Work request 1:
In the article on anomalous origin of the left coronary artery, what share of untreated infants die during their first year of life?
Work request 2:
Please rewrite the part of the article on anomalous origin of the left coronary artery that opens with the words "Keywords: Anomalous origin" and closes with "Art lives from constraints and dies from freedom.", changing "cardiac pathology" to "cardiovascular pathology".

|Year : 2022 | Volume
| Issue : 3 | Page : 136-138
Ostial stenosis of anomalous origin of the left coronary artery from the pulmonary artery in an adult: Lives from constraints and dies from freedom
Pankaj Jariwala, Kartik Pandurang Jadhav
Department of Cardiology, Yashoda Hospitals, Hyderabad, Telangana, India
|Date of Submission||29-Jun-2021|
|Date of Decision||02-Sep-2021|
|Date of Acceptance||06-Sep-2021|
|Date of Web Publication||14-Sep-2022|
Dr. Pankaj Jariwala
Department of Cardiology, Yashoda Hospitals, Somajiguda, Raj Bhavan Road, Hyderabad - 500 082, Telangana
Source of Support: None, Conflict of Interest: None
An anomalous origin of the left coronary artery from the pulmonary artery (ALCAPA), a rare congenital anomaly, the enlarged right coronary artery supplies the left ventricle through retrograde collaterals before preferentially directing into the lower-pressure pulmonary artery system, resulting in coronary steal. The infant type is characterized by the absence of collateral vessels, and global myocardial ischemia is a major cause of death in infancy. If not treated, up to 90% of them will die during the 1st year of life. Myocardial ischemia or infarction left ventricular (LV) dysfunction with or without mitral regurgitation, life-threatening arrhythmias, or sudden cardiac death may all be manifestations of symptomatic adult-type ALCAPA. In those patients who have survived to adulthood without surgery, pathophysiological mechanisms enabling adequate LV perfusion, such as a large number of well-formed functioning collaterals, and in a few cases, the presence of ostial stenosis of the left coronary artery (LCA), provide selective survival advantage. We review the correlation between clinical presentation, pathophysiological findings, and angiographic features of ostial stenosis of LCA in the setting of adult-type ALCAPA.
Keywords: Anomalous origin of the coronary artery from a pulmonary artery, cardiac pathology, congenital heart disease, coronary angiography
|How to cite this article:|
Jariwala P, Jadhav KP. Ostial stenosis of anomalous origin of the left coronary artery from the pulmonary artery in an adult: Lives from constraints and dies from freedom. J Indian coll cardiol 2022;12:136-8
|How to cite this URL:|
Jariwala P, Jadhav KP. Ostial stenosis of anomalous origin of the left coronary artery from the pulmonary artery in an adult: Lives from constraints and dies from freedom. J Indian coll cardiol [serial online] 2022 [cited 2022 Oct 1];12:136-8. Available from: https://www.joicc.org/text.asp?2022/12/3/136/356065
| Introduction|| |
Art lives from constraints and dies from freedom.
-Leonardo Da Vinci, c. 1480
Anomalous origin of the left main coronary artery from the pulmonary artery (ALCAPA) is a rare congenital coronary artery anomaly that usually manifests in early childhood. Most of patients with ALCAPA syndrome succumb during the 1st year of life of ischemic cardiomyopathy and endocardial fibrosis caused by decreased oxygen supply in the left coronary artery (LCA) territory if they are not operated on. It has been proposed that even despite intervention, 15% of patients may live to adulthood, but 90% of these die unexpectedly at the average age of 35 years.

Records shown:
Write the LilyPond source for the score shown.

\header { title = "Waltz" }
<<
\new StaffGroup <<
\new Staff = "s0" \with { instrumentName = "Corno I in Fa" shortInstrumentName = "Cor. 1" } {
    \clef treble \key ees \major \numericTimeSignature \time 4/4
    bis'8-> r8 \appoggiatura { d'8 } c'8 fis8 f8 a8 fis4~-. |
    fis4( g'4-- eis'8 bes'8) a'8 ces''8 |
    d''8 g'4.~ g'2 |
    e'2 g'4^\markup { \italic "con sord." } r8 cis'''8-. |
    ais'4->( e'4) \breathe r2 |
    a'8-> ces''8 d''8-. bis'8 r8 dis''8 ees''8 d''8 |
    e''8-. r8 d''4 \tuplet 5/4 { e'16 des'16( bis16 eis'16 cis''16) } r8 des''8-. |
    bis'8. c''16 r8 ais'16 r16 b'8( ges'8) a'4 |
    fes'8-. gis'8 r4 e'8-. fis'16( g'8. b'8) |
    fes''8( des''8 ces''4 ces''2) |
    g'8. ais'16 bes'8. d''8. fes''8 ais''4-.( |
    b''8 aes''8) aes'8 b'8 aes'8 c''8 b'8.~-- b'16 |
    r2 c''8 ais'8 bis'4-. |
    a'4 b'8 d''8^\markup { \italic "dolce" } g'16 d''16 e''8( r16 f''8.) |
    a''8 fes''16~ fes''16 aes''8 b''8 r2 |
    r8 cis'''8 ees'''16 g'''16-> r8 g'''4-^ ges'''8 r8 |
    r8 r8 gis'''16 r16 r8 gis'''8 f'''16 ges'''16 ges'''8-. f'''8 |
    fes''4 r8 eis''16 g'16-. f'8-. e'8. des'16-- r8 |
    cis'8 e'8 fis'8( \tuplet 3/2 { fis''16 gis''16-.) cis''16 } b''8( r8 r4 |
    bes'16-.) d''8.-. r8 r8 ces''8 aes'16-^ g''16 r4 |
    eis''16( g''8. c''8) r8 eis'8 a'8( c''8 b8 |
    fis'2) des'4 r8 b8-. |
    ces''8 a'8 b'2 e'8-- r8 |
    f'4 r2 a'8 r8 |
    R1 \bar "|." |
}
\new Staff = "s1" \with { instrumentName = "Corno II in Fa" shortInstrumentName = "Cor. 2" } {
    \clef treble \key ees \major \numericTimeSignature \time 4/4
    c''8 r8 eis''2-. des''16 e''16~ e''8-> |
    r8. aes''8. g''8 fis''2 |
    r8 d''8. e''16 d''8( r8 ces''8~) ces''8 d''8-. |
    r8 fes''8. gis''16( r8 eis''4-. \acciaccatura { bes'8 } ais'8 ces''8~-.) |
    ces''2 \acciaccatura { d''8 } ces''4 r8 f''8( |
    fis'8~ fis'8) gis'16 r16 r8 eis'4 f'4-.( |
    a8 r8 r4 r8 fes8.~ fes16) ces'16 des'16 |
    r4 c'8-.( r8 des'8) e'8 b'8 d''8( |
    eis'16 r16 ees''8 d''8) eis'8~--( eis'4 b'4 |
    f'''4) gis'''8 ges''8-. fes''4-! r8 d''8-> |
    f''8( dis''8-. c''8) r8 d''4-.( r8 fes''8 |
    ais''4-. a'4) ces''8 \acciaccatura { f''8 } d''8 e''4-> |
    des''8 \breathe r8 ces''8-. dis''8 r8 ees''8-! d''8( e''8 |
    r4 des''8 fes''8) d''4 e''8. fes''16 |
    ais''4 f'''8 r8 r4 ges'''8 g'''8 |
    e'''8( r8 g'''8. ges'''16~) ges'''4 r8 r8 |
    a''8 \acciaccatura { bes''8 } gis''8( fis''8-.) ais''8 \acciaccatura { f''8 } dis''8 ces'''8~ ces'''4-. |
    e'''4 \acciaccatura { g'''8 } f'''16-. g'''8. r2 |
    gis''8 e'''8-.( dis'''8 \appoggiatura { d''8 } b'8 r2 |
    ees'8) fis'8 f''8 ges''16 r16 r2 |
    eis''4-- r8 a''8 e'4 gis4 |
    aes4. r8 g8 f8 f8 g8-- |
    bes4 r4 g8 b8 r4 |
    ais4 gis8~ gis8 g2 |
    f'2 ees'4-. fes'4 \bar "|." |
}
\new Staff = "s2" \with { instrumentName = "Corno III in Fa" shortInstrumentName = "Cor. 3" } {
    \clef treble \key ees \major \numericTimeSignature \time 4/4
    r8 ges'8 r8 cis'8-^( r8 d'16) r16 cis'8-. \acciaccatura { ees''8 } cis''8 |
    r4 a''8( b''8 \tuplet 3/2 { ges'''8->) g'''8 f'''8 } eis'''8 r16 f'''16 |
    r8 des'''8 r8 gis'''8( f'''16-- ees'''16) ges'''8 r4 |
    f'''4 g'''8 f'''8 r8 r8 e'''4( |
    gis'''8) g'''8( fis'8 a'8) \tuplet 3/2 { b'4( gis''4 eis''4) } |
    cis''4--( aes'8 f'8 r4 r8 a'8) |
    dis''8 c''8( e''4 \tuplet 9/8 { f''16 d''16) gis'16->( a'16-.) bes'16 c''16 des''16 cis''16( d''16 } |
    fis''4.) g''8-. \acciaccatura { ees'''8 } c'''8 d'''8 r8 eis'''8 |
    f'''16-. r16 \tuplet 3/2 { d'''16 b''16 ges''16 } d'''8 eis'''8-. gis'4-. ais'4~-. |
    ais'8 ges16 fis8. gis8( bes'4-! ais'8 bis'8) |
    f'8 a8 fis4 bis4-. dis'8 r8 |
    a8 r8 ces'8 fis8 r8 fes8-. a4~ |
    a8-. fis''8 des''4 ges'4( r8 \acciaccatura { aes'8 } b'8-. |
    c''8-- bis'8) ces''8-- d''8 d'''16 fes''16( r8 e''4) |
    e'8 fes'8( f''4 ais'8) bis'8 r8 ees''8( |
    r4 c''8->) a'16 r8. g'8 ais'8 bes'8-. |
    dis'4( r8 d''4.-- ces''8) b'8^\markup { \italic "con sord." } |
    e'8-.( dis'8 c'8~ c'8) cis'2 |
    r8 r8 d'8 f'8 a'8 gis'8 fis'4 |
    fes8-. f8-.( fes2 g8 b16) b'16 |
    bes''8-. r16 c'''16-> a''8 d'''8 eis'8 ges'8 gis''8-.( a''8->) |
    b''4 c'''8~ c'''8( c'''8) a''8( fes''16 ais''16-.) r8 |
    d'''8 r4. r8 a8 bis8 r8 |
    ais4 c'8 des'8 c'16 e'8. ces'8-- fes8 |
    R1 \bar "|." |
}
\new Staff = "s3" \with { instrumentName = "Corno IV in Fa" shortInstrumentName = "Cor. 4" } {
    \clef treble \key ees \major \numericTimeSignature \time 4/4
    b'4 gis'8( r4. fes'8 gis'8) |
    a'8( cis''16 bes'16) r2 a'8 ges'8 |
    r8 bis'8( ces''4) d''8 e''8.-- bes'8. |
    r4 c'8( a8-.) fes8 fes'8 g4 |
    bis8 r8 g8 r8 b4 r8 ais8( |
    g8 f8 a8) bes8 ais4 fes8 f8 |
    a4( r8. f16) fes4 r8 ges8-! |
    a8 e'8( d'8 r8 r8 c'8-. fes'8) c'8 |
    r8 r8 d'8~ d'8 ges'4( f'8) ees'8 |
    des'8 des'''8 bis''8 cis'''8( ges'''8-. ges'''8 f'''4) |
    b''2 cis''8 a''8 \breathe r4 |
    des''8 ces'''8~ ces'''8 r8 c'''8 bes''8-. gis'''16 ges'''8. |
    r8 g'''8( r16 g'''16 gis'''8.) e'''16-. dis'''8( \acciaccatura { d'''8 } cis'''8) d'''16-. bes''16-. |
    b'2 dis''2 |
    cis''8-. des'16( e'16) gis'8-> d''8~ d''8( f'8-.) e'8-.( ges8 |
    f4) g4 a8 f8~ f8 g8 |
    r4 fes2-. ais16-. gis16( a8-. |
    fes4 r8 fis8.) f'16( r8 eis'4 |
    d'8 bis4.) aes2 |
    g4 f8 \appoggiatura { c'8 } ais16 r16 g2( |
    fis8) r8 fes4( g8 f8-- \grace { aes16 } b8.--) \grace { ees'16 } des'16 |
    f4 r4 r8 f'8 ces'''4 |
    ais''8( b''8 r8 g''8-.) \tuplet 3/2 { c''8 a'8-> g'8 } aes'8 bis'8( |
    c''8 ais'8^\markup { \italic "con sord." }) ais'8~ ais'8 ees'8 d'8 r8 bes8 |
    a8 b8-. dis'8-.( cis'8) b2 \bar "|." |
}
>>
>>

Written answer 1:
Up to 90%.

Written answer 2:
Keywords: Anomalous origin of the coronary artery from a pulmonary artery, cardiovascular pathology, congenital heart disease, coronary angiography
|How to cite this article:|
Jariwala P, Jadhav KP. Ostial stenosis of anomalous origin of the left coronary artery from the pulmonary artery in an adult: Lives from constraints and dies from freedom. J Indian coll cardiol 2022;12:136-8
|How to cite this URL:|
Jariwala P, Jadhav KP. Ostial stenosis of anomalous origin of the left coronary artery from the pulmonary artery in an adult: Lives from constraints and dies from freedom. J Indian coll cardiol [serial online] 2022 [cited 2022 Oct 1];12:136-8. Available from: https://www.joicc.org/text.asp?2022/12/3/136/356065
| Introduction|| |
Art lives from constraints and dies from freedom.